— Нет! Только не я! — запротестовал я, когда Эсмилькан повелительно махнула мне рукой, давая понять, что теперь моя очередь просить святого выполнить желание. Ужас, звучавший в моем голосе, говорил сам за себя. Эсмилькан поняла, что я имею в виду, и надежда, светившаяся в ее глазах, погасла.
— Возможно, у тебя и нет никаких желаний, Абдулла… но, может быть, тогда ты попросишь святого о счастье для бедной Эсмилькан? Разве так уж приятно служить женщине, сердце которой разбито навеки? — умоляюще пробормотала она.
Я снова принялся отнекиваться, но в душе моей поселилось смятение. В ее словах чувствовалась неведомая мне сила, от которой веяло чем-то потусторонним. Заглушив в груди сомнения, я поспешно усадил Эсмилькан в носилки вместе с хихикающими служанками, плотно задернул занавески, расставил носильщиков по местам, строго наказал младшим евнухам ни на мгновение не спускать с них глаз, и мы двинулись в обратный путь. Я уже твердо решил, что по дороге воспользуюсь любым мало-мальски подходящим предлогом, чтобы незаметно ускользнуть — пусть даже мне придется сломать себе голову, как это сделать. Но предлог, который я искал, не заставил себя долго ждать. По странной иронии судьбы им стало появление того, кого мне меньше всего хотелось видеть, а именно Ферхада.
Впрочем, я почти не сомневался, что встречу его. С самого конца Рамадана, а вернее, еще задолго до этого, он неизменно являлся сюда каждый день, когда в мечети молились только женщины, и по нескольку часов подряд околачивался во дворе, смешавшись с толпой. «Ничего удивительного», — успокаивал меня губернатор всякий раз, когда я выражал свое удивление по этому поводу. — Он старается почаще бывать среди жителей нашей провинции, чтобы лучше узнать их беды и чаяния, и это очень мудро. Так он приносит больше пользы, чем если бы постоянно сидел у меня во дворце.
Но меня ему не удалось одурачить с той же легкостью, с какой он обвел вокруг пальца нашего простодушного хозяина. Я-то хорошо знал, для чего он здесь: Ферхад пользовался единственной возможностью бросить взгляд на мою госпожу. А случай этот мог представиться ему только здесь, и причем дважды — один раз, когда она входила в мечеть, и второй — когда выходила из нее, чтобы сесть в носилки.

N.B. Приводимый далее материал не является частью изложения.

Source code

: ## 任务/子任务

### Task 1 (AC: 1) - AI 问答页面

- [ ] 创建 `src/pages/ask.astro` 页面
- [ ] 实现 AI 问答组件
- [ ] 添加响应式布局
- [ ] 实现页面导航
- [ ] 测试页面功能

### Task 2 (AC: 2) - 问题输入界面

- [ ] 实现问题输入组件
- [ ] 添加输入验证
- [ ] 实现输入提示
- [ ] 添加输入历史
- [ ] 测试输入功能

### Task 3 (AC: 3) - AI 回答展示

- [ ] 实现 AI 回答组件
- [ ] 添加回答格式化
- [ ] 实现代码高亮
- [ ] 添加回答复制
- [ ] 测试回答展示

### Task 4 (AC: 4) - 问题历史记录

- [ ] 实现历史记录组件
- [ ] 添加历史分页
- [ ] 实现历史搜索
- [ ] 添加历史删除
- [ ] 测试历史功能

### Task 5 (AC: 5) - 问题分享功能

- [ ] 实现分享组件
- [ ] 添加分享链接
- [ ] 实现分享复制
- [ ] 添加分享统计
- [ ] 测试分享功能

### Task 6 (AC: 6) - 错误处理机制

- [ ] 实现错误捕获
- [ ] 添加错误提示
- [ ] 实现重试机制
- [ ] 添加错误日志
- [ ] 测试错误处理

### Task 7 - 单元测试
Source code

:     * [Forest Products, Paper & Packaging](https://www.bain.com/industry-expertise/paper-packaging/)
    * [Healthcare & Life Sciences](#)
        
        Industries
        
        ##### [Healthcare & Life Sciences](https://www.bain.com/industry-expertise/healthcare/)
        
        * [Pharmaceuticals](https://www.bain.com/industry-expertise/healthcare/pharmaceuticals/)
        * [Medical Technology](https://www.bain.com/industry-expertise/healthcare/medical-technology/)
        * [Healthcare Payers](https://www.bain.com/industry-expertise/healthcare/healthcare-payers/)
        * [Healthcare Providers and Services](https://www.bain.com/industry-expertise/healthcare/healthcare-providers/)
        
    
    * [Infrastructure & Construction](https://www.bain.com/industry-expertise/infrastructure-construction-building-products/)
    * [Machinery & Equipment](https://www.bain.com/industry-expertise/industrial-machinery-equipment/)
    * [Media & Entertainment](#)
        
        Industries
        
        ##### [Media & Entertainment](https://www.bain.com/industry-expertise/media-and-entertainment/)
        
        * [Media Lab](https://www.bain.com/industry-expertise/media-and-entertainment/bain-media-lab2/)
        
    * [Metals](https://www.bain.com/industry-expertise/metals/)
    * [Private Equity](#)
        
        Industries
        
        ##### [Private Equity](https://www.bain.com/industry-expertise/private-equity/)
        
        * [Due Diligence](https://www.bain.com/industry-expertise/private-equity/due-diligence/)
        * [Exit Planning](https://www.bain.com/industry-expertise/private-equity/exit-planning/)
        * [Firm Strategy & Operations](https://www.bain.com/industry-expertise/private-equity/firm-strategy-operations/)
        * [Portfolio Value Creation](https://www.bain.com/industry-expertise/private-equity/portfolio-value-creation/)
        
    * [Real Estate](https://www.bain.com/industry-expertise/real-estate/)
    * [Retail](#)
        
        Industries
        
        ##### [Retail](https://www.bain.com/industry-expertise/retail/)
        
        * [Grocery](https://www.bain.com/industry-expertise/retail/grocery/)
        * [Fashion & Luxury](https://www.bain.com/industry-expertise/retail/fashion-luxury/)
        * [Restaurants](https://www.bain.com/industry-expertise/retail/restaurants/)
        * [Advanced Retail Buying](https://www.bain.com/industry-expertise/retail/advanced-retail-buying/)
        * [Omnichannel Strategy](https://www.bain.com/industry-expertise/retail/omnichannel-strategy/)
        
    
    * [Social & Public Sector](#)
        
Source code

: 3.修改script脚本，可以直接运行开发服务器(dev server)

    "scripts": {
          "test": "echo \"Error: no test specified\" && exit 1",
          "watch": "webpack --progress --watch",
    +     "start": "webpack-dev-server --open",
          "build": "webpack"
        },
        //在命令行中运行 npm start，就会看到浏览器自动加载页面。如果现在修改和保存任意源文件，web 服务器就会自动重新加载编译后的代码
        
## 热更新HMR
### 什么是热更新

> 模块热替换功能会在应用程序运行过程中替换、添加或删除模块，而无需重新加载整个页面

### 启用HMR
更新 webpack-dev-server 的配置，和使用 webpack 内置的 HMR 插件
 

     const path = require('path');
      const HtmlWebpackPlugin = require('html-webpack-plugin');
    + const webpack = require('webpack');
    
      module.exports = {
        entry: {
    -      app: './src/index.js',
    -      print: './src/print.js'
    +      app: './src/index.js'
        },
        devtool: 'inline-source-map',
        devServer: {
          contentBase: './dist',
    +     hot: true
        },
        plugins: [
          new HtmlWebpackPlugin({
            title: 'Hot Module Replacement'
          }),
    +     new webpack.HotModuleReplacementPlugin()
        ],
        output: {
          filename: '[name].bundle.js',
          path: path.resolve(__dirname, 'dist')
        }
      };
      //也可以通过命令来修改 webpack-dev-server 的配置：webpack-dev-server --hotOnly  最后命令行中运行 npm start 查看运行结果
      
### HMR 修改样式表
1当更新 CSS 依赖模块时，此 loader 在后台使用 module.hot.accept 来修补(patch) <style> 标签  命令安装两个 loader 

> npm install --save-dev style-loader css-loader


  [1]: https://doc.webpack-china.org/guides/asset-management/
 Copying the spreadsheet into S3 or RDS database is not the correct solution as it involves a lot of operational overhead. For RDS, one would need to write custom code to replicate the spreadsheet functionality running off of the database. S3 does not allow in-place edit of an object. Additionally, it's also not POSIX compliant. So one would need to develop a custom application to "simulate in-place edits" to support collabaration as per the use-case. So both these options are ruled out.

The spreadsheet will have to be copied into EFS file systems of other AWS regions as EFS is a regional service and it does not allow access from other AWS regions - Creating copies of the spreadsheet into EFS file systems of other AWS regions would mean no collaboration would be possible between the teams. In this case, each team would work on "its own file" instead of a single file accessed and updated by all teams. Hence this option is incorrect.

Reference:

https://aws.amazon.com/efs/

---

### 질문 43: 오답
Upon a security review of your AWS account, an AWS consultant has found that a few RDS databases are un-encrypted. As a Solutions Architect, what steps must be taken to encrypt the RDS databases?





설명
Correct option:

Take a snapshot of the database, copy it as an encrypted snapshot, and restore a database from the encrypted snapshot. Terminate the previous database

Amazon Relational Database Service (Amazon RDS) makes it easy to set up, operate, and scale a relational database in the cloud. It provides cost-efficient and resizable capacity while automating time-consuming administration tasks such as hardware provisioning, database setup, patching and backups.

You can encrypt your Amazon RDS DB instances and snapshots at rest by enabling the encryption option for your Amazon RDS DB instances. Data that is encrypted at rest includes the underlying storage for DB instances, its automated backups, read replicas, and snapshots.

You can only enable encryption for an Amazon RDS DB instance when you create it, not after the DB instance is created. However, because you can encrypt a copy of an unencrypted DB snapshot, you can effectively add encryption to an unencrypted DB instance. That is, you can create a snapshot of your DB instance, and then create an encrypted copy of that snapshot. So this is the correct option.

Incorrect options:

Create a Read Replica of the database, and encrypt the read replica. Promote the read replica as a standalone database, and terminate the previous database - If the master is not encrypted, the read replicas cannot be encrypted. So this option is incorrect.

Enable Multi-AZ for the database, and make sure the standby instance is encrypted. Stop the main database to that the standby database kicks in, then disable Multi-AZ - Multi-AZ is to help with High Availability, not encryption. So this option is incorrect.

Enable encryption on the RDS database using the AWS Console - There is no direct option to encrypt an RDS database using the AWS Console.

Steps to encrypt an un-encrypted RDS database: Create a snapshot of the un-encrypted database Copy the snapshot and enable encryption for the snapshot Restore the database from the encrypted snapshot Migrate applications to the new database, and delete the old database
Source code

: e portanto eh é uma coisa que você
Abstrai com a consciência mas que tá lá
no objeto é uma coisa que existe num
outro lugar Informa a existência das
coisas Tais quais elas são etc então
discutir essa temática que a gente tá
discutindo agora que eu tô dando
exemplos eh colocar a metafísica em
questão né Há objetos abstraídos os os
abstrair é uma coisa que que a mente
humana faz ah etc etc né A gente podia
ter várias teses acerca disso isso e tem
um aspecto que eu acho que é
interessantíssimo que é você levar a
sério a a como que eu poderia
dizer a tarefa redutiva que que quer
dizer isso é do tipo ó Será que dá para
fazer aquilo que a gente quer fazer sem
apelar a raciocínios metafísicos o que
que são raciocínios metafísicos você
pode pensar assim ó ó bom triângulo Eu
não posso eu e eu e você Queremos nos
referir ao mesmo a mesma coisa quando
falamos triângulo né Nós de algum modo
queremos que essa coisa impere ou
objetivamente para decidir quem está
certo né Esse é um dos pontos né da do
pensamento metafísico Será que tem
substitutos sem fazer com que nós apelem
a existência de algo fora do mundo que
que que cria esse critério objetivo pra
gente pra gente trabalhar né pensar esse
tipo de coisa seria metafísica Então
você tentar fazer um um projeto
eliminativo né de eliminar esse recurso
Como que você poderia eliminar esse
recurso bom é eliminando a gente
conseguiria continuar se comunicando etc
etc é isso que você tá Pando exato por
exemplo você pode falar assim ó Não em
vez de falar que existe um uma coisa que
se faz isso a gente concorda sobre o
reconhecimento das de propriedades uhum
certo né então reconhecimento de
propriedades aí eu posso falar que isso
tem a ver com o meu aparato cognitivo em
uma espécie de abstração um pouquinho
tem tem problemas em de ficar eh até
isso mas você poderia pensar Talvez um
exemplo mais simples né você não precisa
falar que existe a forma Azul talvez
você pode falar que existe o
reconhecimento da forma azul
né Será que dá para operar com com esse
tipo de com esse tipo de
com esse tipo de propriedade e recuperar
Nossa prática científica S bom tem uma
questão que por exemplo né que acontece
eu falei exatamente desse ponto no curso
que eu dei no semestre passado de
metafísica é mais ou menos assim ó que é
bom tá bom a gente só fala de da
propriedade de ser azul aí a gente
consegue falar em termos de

Моя госпожа тоже, казалось, чувствовала его присутствие. Всякий раз, усаживаясь в паланкин, она высоко поднимала голову, кокетливо поправляла волосы и так прелестно краснела, что невольно вводила в смятение даже меня, поскольку я тут же начинал судорожно проверять, на месте ли непрозрачное покрывало, которое призвано было скрыть мою госпожу от нескромных глаз. Но если раньше эти регулярные встречи доставляли мне немало беспокойства, то сегодня тревога моя немного улеглась: темнело рано, а пронизывающий ветер позволял надеяться на то, что все разумные люди в такой холод предпочтут сидеть по домам, предоставив возможность Хранителю Султанского Коня торчать здесь в гордом одиночестве на манер какого-нибудь деревенского дурачка. Причина, по которой Ферхад сегодня явился сюда, была очевидна: конечно, чтобы воспользоваться случаем и хоть издали полюбоваться женщинами. А то, что он все это время старательно поворачивался к нам спиной, не обмануло меня ни на минуту. Зато позволило подойти к нему незамеченным.
Лицо, которое предстало перед моими глазами, я даже не сразу узнал: оно было залито слезами, а горе до неузнаваемости исказило его, лишив былой привлекательности. Естественно, я тут же притворился, что ничего не заметил. Тем более начал накрапывать дождь, и слезы легко было принять за дождевые капли. Гораздо сильнее поразило меня другое. Я вдруг заметил, что именно Ферхад сжимал в руке, и ноги мои приросли к земле — это был обнаженный кинжал. Во рту у меня пересохло, сколько я ни силился, не мог отвести от кинжала глаз.
Конечно, спаги люди военные, успокаивал я себя. Точно такие же кинжалы получает каждый из них, вступая в полк. И во время торжественной церемонии все они дают клятву «обращать этот клинок только лишь против врагов самого Аллаха и его Тени на земле, Его Султанского Величества».
И вот врагом Турции, ислама и заодно султана, против которого он теперь обнажил свой клинок, оказался не кто иной, как я сам.